En el reloj del salón las doce campanadas dan paso a un inmenso silencio que llega a hacerse sólido en la habitación. Carlos y María, acostados ya, contienen la respiración pero, por una vez, ninguna voz irrumpe metálica en la atmósfera de quietud.
Carlos se incorpora sobre el cabecero.
— María, María, ¿estás despierta?
La mujer aparenta desperezarse. El hombre la sacude con las manos, embargado en una sensación muy parecida a la alegría.
— Cariño, ¡no ha sonado! Te lo dije… —alza los puños apretados en señal de victoria.
Aunque Carlos espera una reacción parecida por parte de su mujer, esta no llega. Y tras una pausa, le parece adivinar una lágrima atravesando su mejilla. Hasta que no tiene más remedio que preguntar.
— ¿Ha pasado algo? María, cuéntame.
— La he roto —contesta la mujer con la voz entrecortada.
— ¿Cómo que la has roto?
— La radio. La he roto.
— ¿La radio?
Carlos enciende la luz, visiblemente enfadado.

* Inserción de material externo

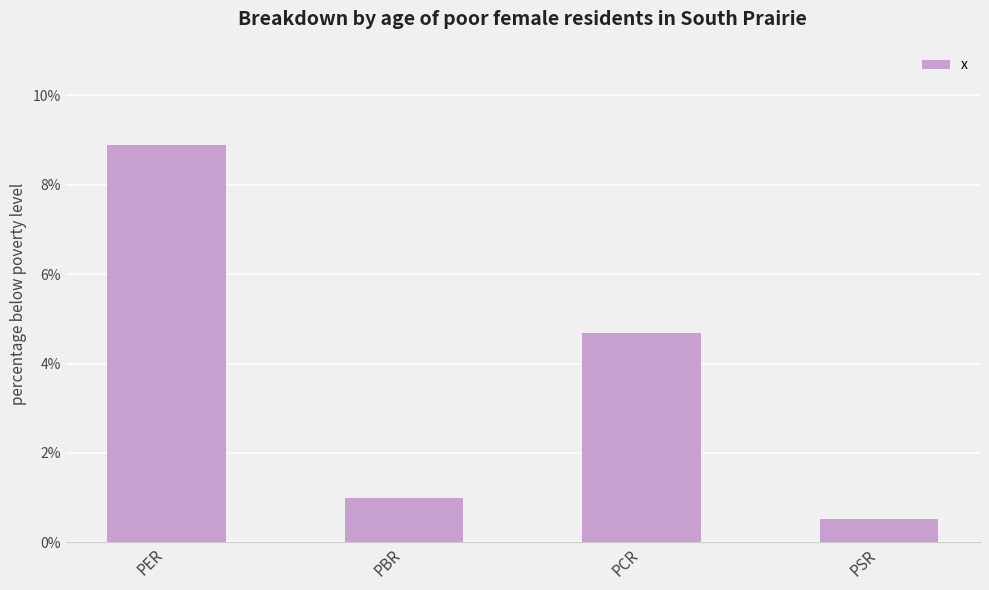

List the labels in order of value, smallest first.

PSR, PBR, PCR, PER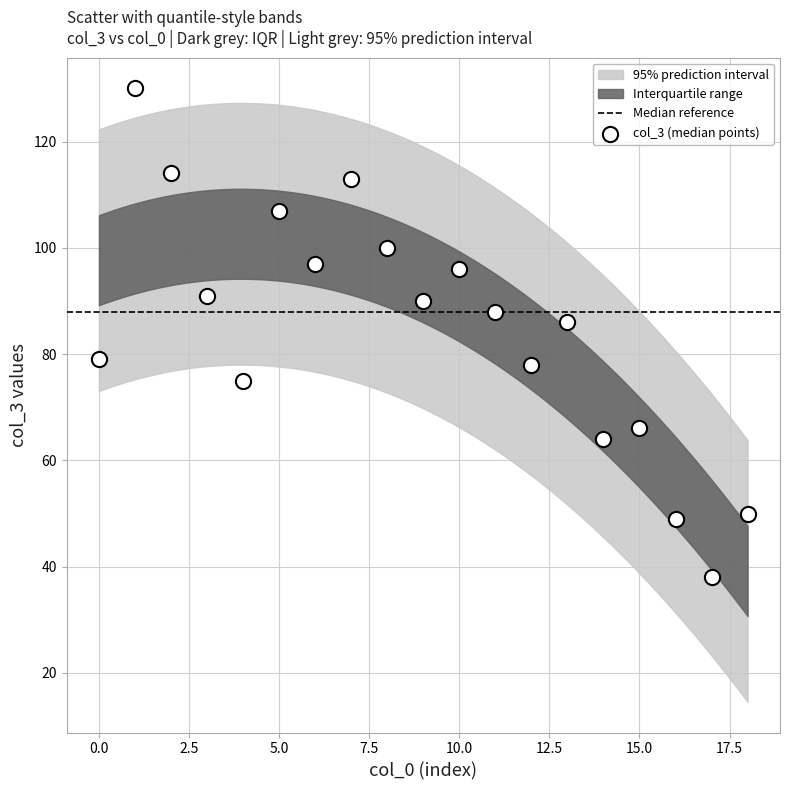

What is the range of Y values (max minus min)?

92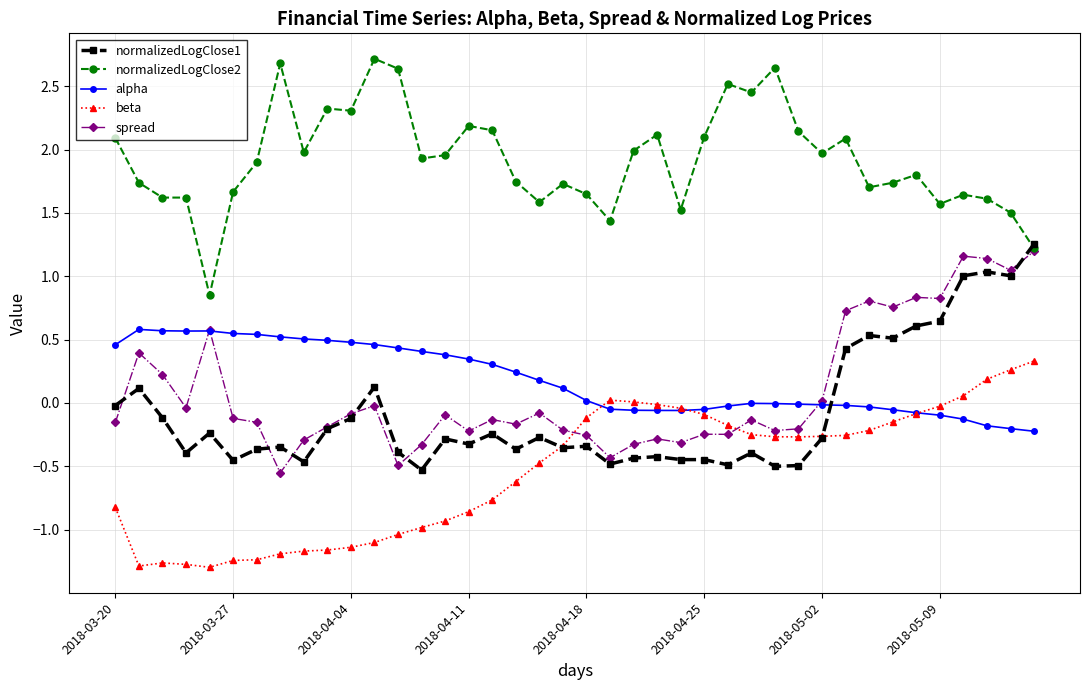

True or false: normalizedLogClose1 has more than 2 interior local peaks.

True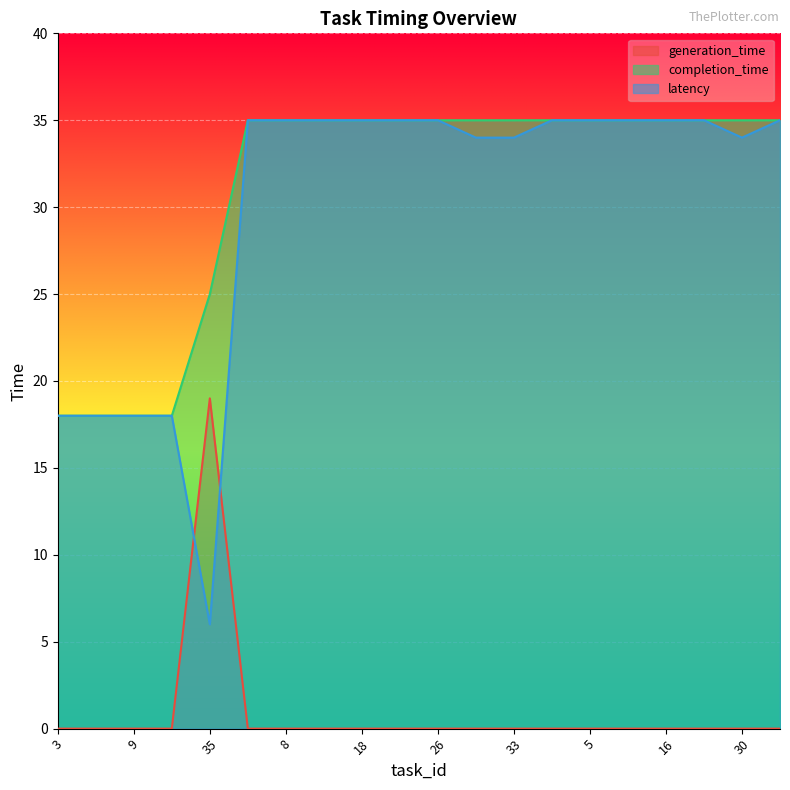

Count the number of categories in the chart.

20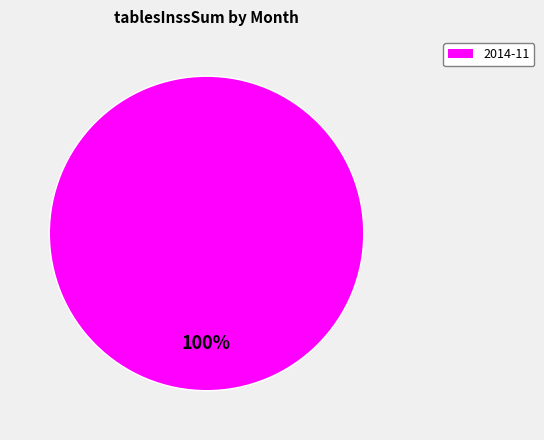

Is there a majority slice in this chart?

Yes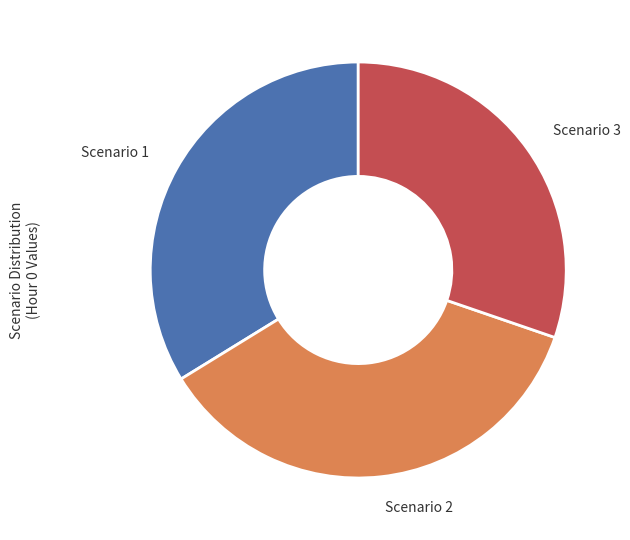

Which slice is the smallest?

Scenario 3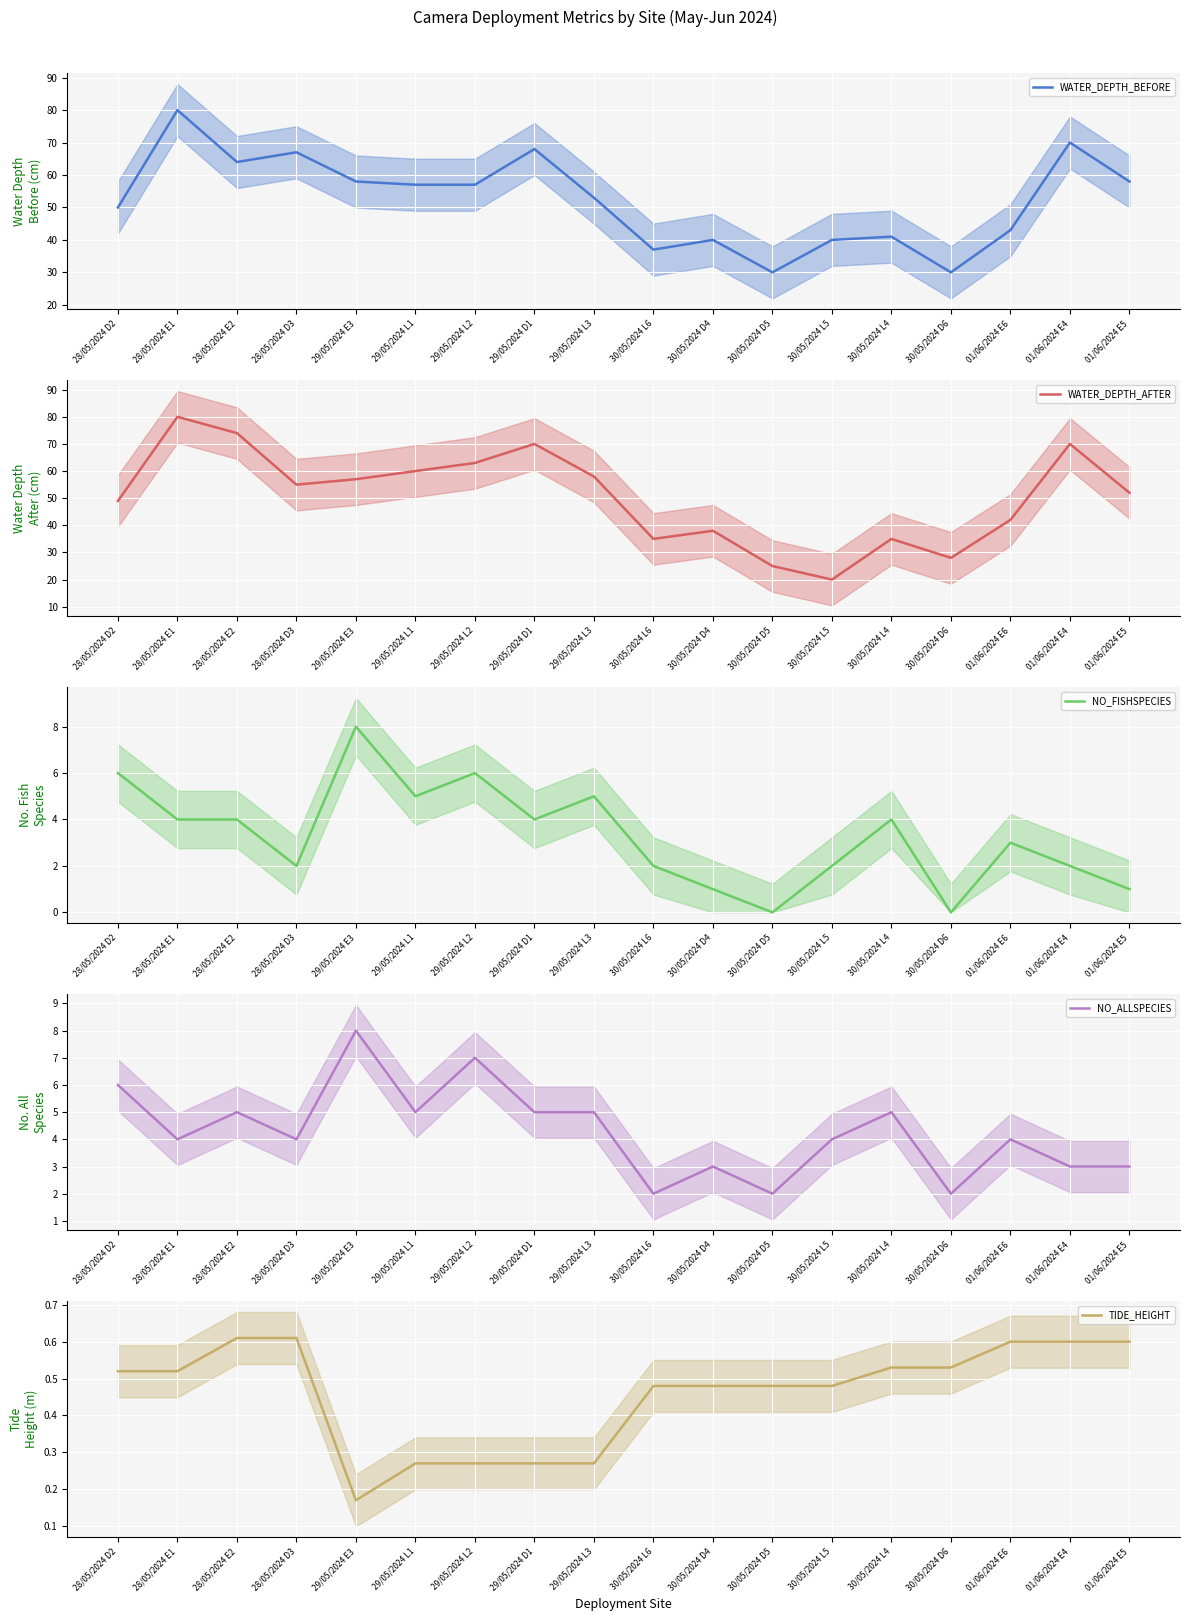

How many data points in NO_FISHSPECIES are above 4?

5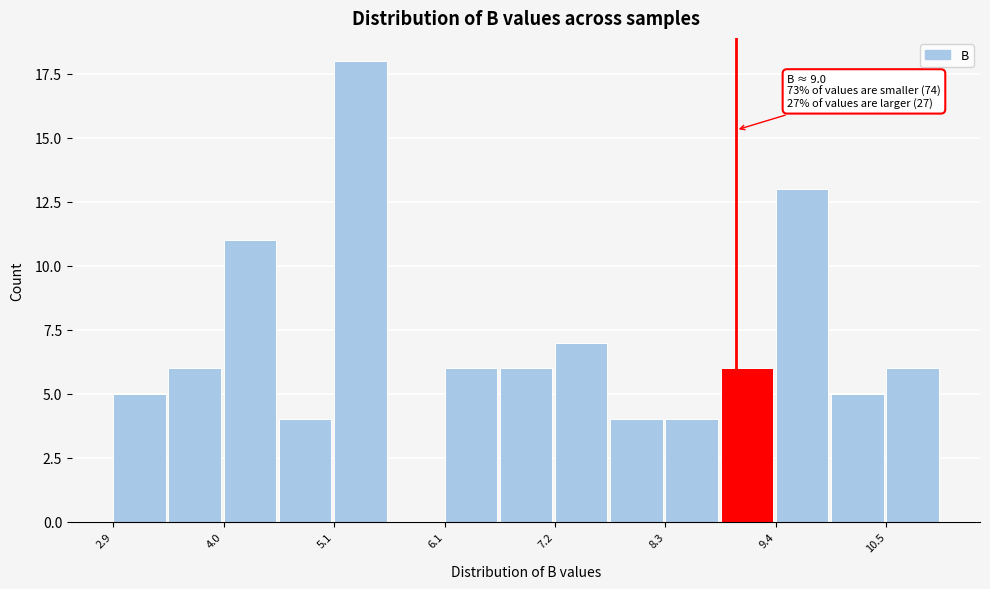

Read against the x-axis, roughly where is the centre of the tallest bar?

5.4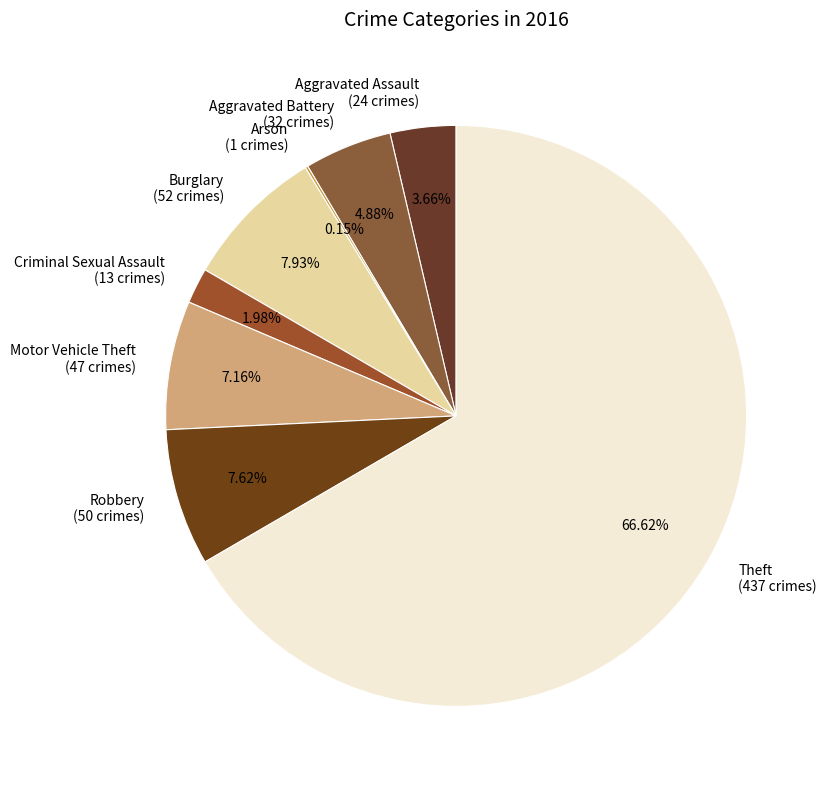

Does Motor Vehicle Theft account for over 50% of the chart?

No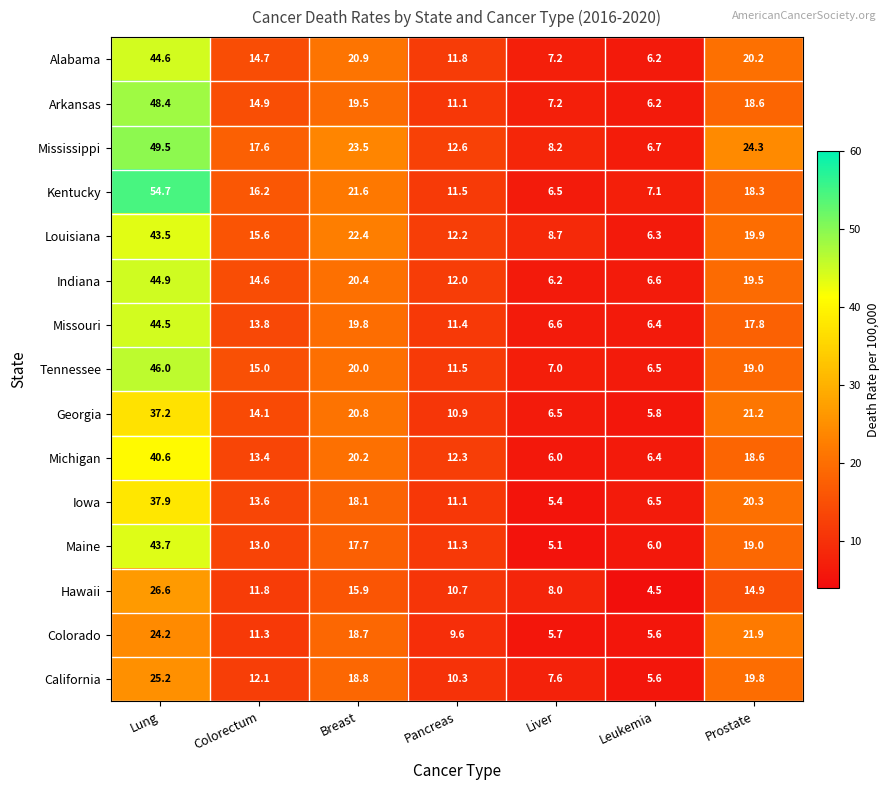

Is it true that Mississippi equals 8.2 at Liver?

True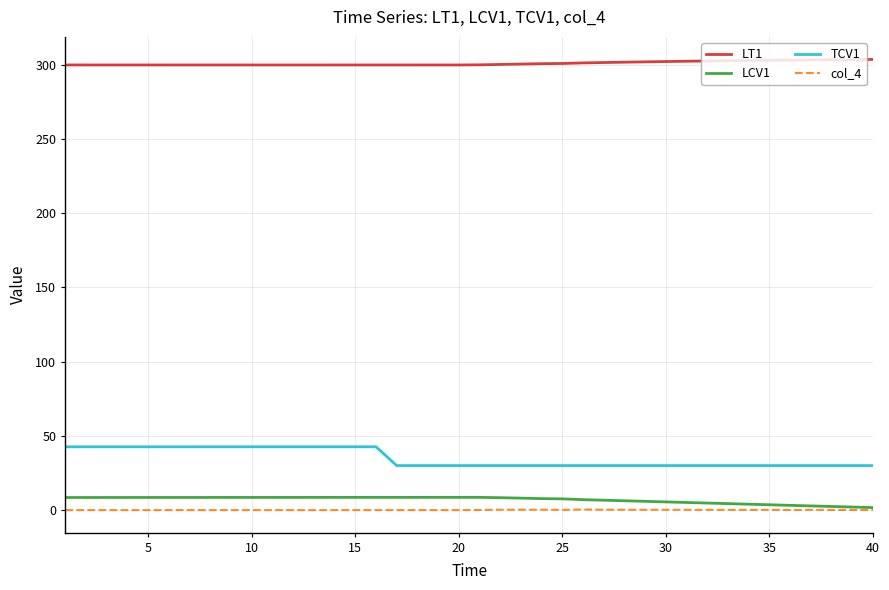

True or false: LT1 and LCV1 cross at least once.

False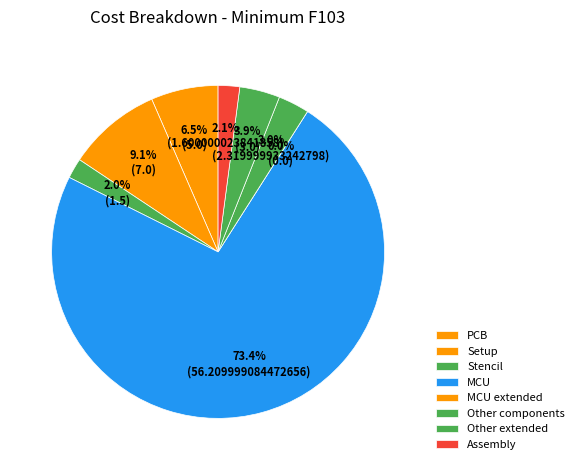

Count the number of slices in the pie.

8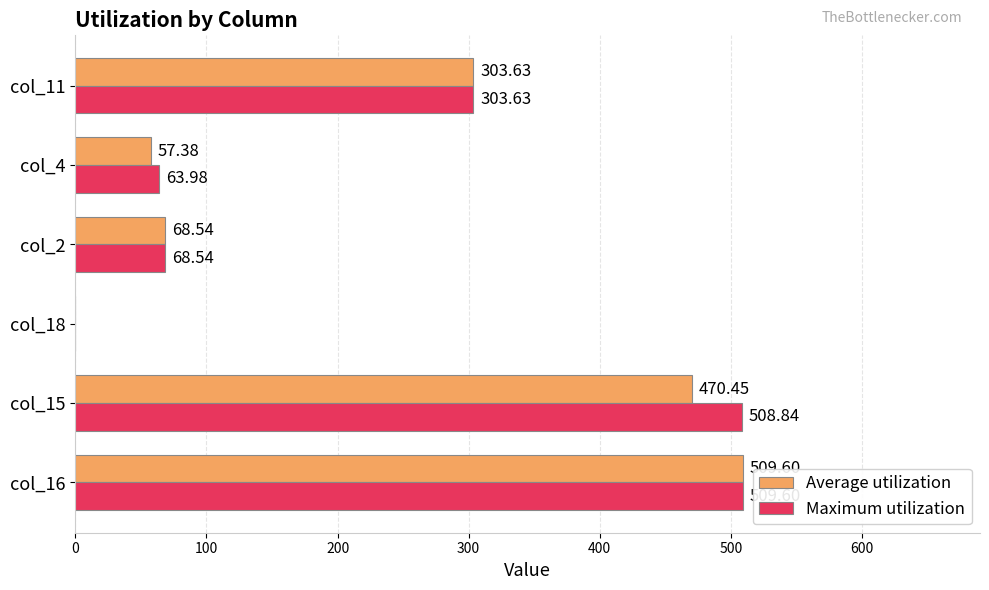

Which series changed the most between col_15 and col_2?

Maximum utilization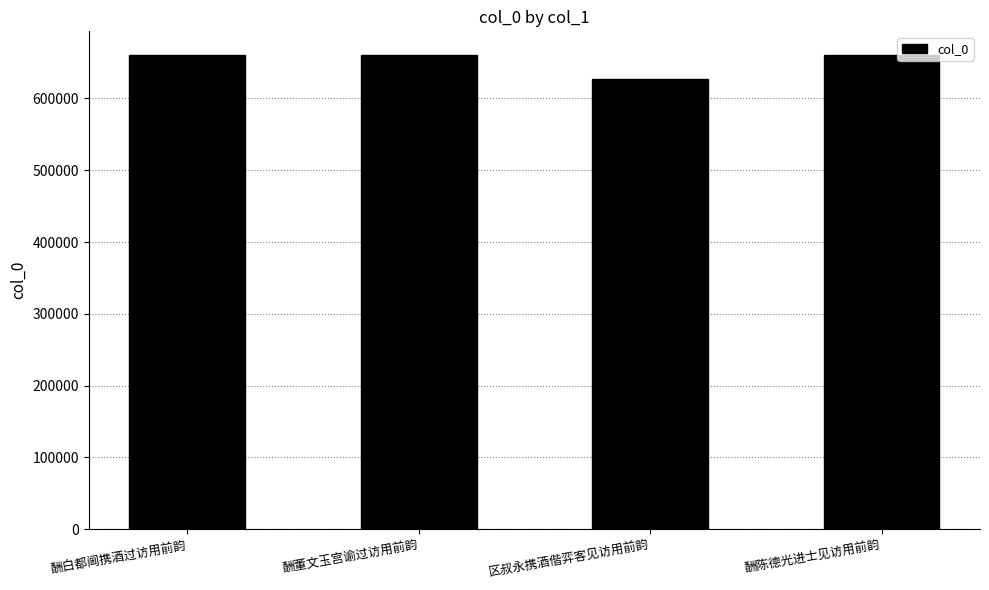

What is the value of the 1st bar from the left?

660383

— Pero… ¿sabes lo que eso significa? —su tono de voz sube al tiempo que su rostro se pinta de tonos rojizos—. Vivimos aquí por esa maldita radio. Mira que te gusta presumir a ti de edificio histórico y de buena zona…
— No podía soportarlo más —se defiende María.
— ¡Joder! Sabes que mi abuela lo dispuso de forma ineludible en el testamento. Sabíamos a lo que nos ateníamos. ¡Lo sabías! Lo dijo claramente. Si optábamos por venir, teníamos que tragar con ello.
— Ya, pero eso era antes de que tuviéramos a Marcos. No ha cumplido un año. ¿Qué clase de niño quieres que se críe oyendo una radio encenderse a la misma hora todos los días? Esa voz, la noticia… ¡Es inhumano! Seguro que ha tenido pesadillas. Es imposible dormir así. ¿Qué puede ser peor?
Una letanía extraña interrumpe la discusión.
«Bienvenidos al noticiero de las doce de este 28 de agosto de 1936. Hoy lo abrimos con una mala noticia. Impera el terror blanco. Esta tarde han sido fusilados…»
Reconocen la voz. Es la del locutor de todas las noches. Pero procede de la habitación de Marcos.
María, con ambas manos sobre la cara, llora.